RAW DATA Block Start
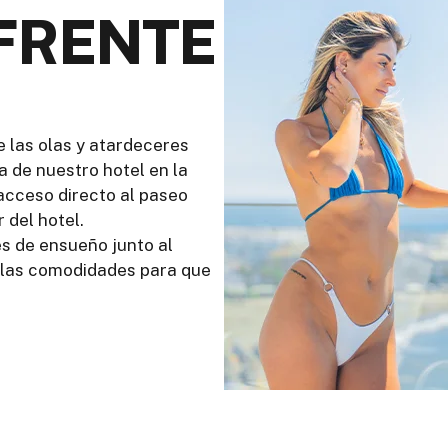
 FRENTE
e las olas y atardeceres
a de nuestro hotel en la
 acceso directo al paseo
 del hotel.
es de ensueño junto al
s las comodidades para que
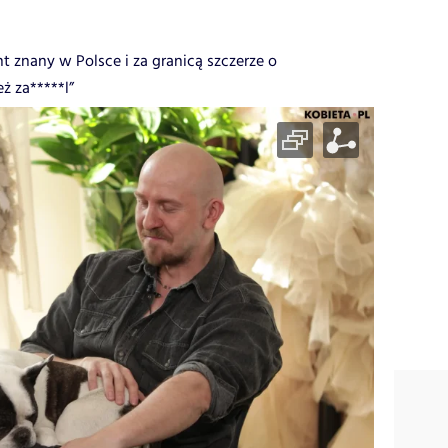
t znany w Polsce i za granicą szczerze o
ż za*****l”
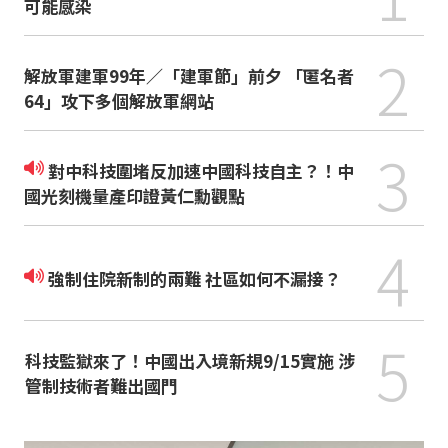
可能感染
2
解放軍建軍99年／「建軍節」前夕 「匿名者
64」攻下多個解放軍網站
3
對中科技圍堵反加速中國科技自主？！中
國光刻機量產印證黃仁勳觀點
4
強制住院新制的兩難 社區如何不漏接？
5
科技監獄來了！中國出入境新規9/15實施 涉
管制技術者難出國門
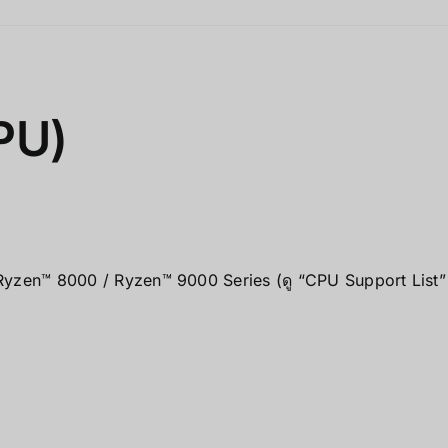
PU)
en™ 8000 / Ryzen™ 9000 Series (ดู “CPU Support List” เพ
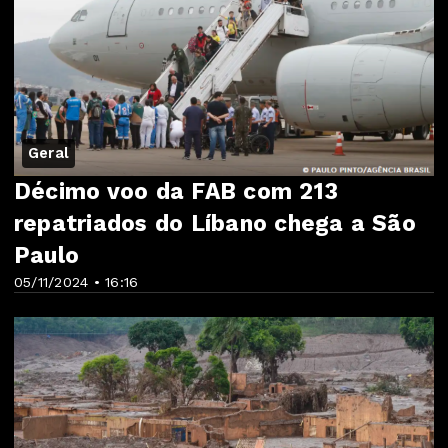
Geral
Décimo voo da FAB com 213
repatriados do Líbano chega a São
Paulo
05/11/2024 • 16:16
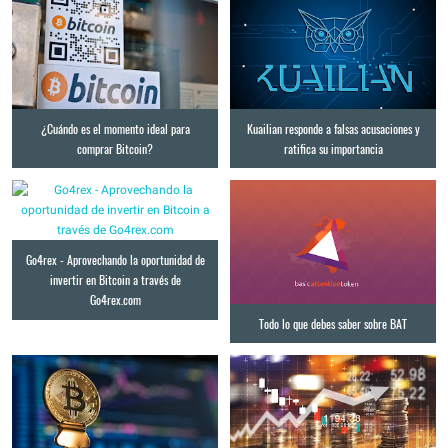
¿Cuándo es el momento ideal para
Kuailian responde a falsas acusaciones y
comprar Bitcoin?
ratifica su importancia
Go4rex - Aprovechando la oportunidad de
invertir en Bitcoin a través de
Go4rex.com
Todo lo que debes saber sobre BAT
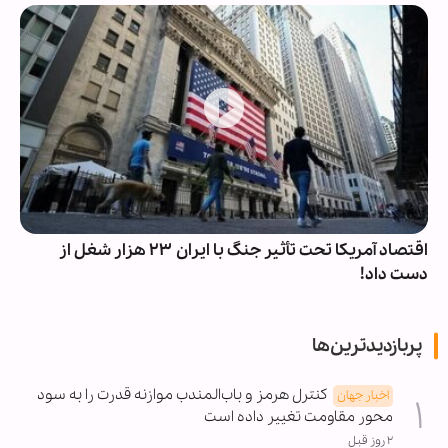
اقتصاد آمریکا تحت تأثیر جنگ با ایران ۲۳ هزار شغل از
دست داد!
پربازدیدترین‌ها
کنترل هرمز و باب‌المندب موازنه قدرت را به سود
اخبار جهان
محور مقاومت تغییر داده است
۲ روز قبل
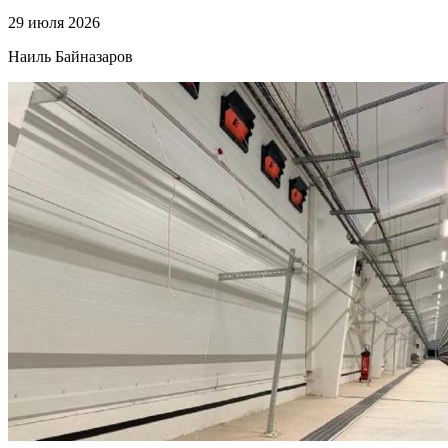
29 июля 2026
Наиль Байназаров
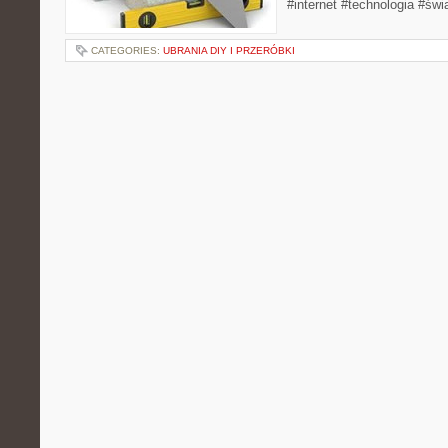
#internet #technologia #świ
CATEGORIES:
UBRANIA DIY I PRZERÓBKI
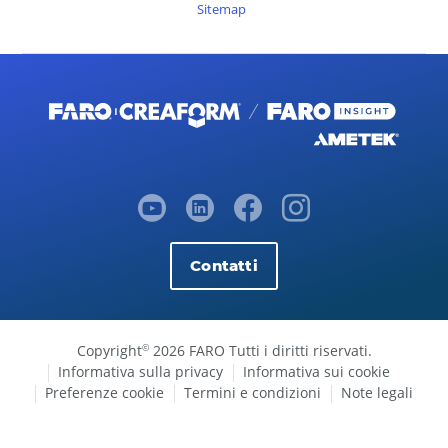
Sitemap
Contatti
Copyright
2026 FARO Tutti i diritti riservati.
©
Informativa sulla privacy
Informativa sui cookie
Preferenze cookie
Termini e condizioni
Note legali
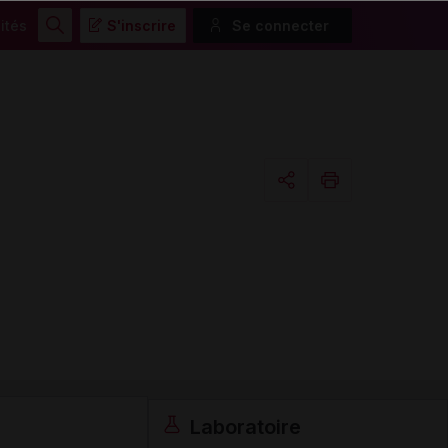
ités
S'inscrire
Se connecter
Rechercher
Copier l'url
Email
Laboratoire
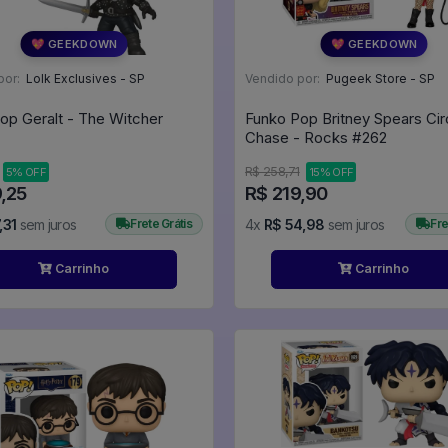
💖 GEEKDOWN
💖 GEEKDOWN
por:
Lolk Exclusives - SP
Vendido por:
Pugeek Store - SP
op Geralt - The Witcher
Funko Pop Britney Spears Ci
Chase - Rocks #262
R$ 258,71
5% OFF
15% OFF
,25
R$ 219,90
,31
sem juros
Frete Grátis
4x
R$ 54,98
sem juros
Fre
Carrinho
Carrinho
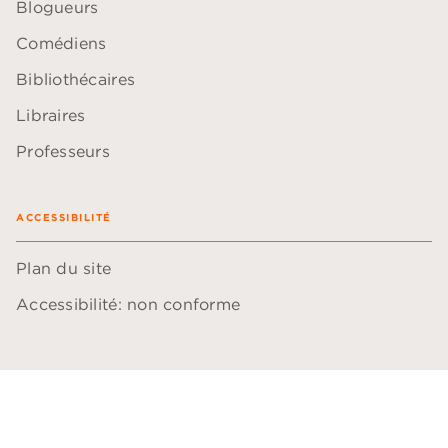
Blogueurs
Comédiens
Bibliothécaires
Libraires
Professeurs
ACCESSIBILITÉ
Plan du site
Accessibilité: non conforme
Données personnelles
Paramétrer vos cookies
RAW DATA Block End
YOUR INSTRUCTIONS: Please make an exact copy of the whole listing and leave out its pictures.

FINISHED TASK:
 FRENTE
e las olas y atardeceres
a de nuestro hotel en la
 acceso directo al paseo
 del hotel.
es de ensueño junto al
s las comodidades para que
t znany w Polsce i za granicą szczerze o
ż za*****l”
可能感染
2
解放軍建軍99年／「建軍節」前夕 「匿名者
64」攻下多個解放軍網站
3
對中科技圍堵反加速中國科技自主？！中
國光刻機量產印證黃仁勳觀點
4
強制住院新制的兩難 社區如何不漏接？
5
科技監獄來了！中國出入境新規9/15實施 涉
管制技術者難出國門
PU)
en™ 8000 / Ryzen™ 9000 Series (ดู “CPU Support List” เพ
Geral
Décimo voo da FAB com 213
repatriados do Líbano chega a São
Paulo
05/11/2024 • 16:16
¿Cuándo es el momento ideal para
Kuailian responde a falsas acusaciones y
comprar Bitcoin?
ratifica su importancia
Go4rex - Aprovechando la oportunidad de
invertir en Bitcoin a través de
Go4rex.com
Todo lo que debes saber sobre BAT
اقتصاد آمریکا تحت تأثیر جنگ با ایران ۲۳ هزار شغل از
دست داد!
پربازدیدترین‌ها
کنترل هرمز و باب‌المندب موازنه قدرت را به سود
اخبار جهان
محور مقاومت تغییر داده است
۲ روز قبل
29 июля 2026
Наиль Байназаров
#internet #technologia #świ
CATEGORIES:
UBRANIA DIY I PRZERÓBKI
Sitemap
Contatti
Copyright
2026 FARO Tutti i diritti riservati.
©
Informativa sulla privacy
Informativa sui cookie
Preferenze cookie
Termini e condizioni
Note legali
ités
S'inscrire
Se connecter
Rechercher
Copier l'url
Email
Laboratoire
💖 GEEKDOWN
💖 GEEKDOWN
por:
Lolk Exclusives - SP
Vendido por:
Pugeek Store - SP
op Geralt - The Witcher
Funko Pop Britney Spears Ci
Chase - Rocks #262
R$ 258,71
5% OFF
15% OFF
,25
R$ 219,90
,31
sem juros
Frete Grátis
4x
R$ 54,98
sem juros
Fre
Carrinho
Carrinho
Blogueurs
Comédiens
Bibliothécaires
Libraires
Professeurs
ACCESSIBILITÉ
Plan du site
Accessibilité: non conforme
Données personnelles
Paramétrer vos cookies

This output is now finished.